この新聞はタブロイド判でカラー8ページ。発行は月刊で発行部数は3万部。内容は京阪神間の中小・零細企業を中心に取材したものである。記事はとにかく明るく、クジ付き名刺を開発した会社、ベンツに乗って欧州車の修理をする業者、パソコンを行商で売りまくる電気屋さん、平均10万円の高級メガネを自動車で飛び込み営業する会社、畳の上で死にたい願望に応えて棺おけに畳を敷く葬儀社などアイデアで勝負しているところが多い。

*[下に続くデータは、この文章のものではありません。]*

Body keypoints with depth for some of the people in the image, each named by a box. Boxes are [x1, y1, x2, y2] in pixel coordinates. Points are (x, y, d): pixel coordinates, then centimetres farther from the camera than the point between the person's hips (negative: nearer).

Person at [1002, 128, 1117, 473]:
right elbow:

竹原さんは自転車にまたがり、毎日2~3社の取材をこなす。そしてデジカメでインタビューをした社長や従業員の写真を撮る。実はこの写真が3万部を売り上げるミソなのだ。紙面を見ると、どの写真もカメラ目線でハッキリ写っている。
誰もが経験をしていることなのだが、集合写真などで最初に探すのが自分の顔。この原理を利用した見事な販売促進と言えるだろう。

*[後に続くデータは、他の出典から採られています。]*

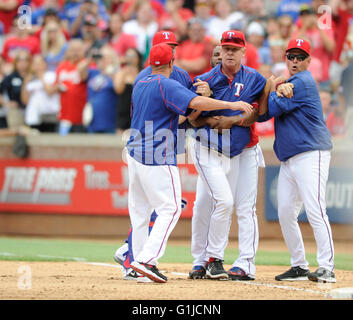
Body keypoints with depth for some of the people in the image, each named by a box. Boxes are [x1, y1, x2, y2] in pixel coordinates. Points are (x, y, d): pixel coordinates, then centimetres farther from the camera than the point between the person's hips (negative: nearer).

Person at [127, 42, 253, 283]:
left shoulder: (139, 86, 13)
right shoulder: (167, 85, -12)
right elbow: (194, 102, -26)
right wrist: (230, 105, -25)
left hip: (135, 153, 9)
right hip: (158, 156, -9)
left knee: (140, 209, 13)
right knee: (170, 208, -8)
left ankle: (139, 258, 15)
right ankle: (147, 259, -19)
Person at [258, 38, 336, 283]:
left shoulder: (303, 82, -7)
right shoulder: (288, 84, 22)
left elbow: (274, 108, -11)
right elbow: (263, 114, 21)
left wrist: (272, 91, 7)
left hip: (311, 155, -10)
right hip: (289, 159, 10)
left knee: (315, 210, -17)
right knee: (285, 213, 7)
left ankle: (327, 268, -21)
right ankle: (299, 266, 15)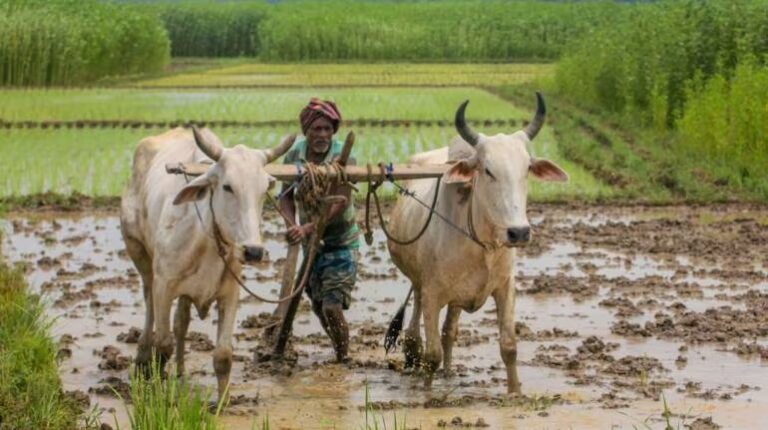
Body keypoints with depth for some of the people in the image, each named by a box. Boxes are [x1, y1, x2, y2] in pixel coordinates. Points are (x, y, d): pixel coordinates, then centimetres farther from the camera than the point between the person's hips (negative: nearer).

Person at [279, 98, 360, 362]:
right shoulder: (294, 154, -5)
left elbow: (340, 204, -25)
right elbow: (286, 195, -3)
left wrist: (308, 229, -35)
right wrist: (291, 224, -23)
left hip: (341, 243, -5)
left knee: (332, 306, -14)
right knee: (318, 306, 15)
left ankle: (343, 360, 3)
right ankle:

作戦は見事的中し、新聞で自分の写真を見た社長は「100部買うわ」と注文を出す。そして、知り合いの会社を紹介してくれ、これがまた注文につながる。社長は宣伝になるので喜び、読者は面白い記事に喜び、竹原さんは新聞が売れて喜ぶ。これを関西商魂では“相乗り商法”と呼ぶ。
記事の一部はネットでも公開され、これを見たメディア関係者が情報源として新聞の年間購読を申し込むケースも多い。かつて新聞を手にした故小渕恵三首相から「明るい話題を載せていただいているのは、日本の活性化につながる。ありがたいことです」と“ブッチホン”がかかってきたこともあるというから驚く。
こんな竹原さんは大阪ではかなりの有名人。最近ではテレビで元気な中小企業のレポートをしたり、ラジオでコメンテーターをしたりと人気は鰻登り。実は竹原さん、前職は日本工業新聞の大阪の経済部長だった。東京本社への栄転を蹴って一個人としての道を選んだというからもったいない話だが、大阪が好き、おもろい話が好きという竹原さんにとっては当然の選択だったのだろう。
最近では京阪神地区に加えて東京でも新聞のテスト販売始めた。関西経済のビタミン剤を目指すという竹原さんの目の前には「日本一明るい関西」の姿が広がっているのかも知れない。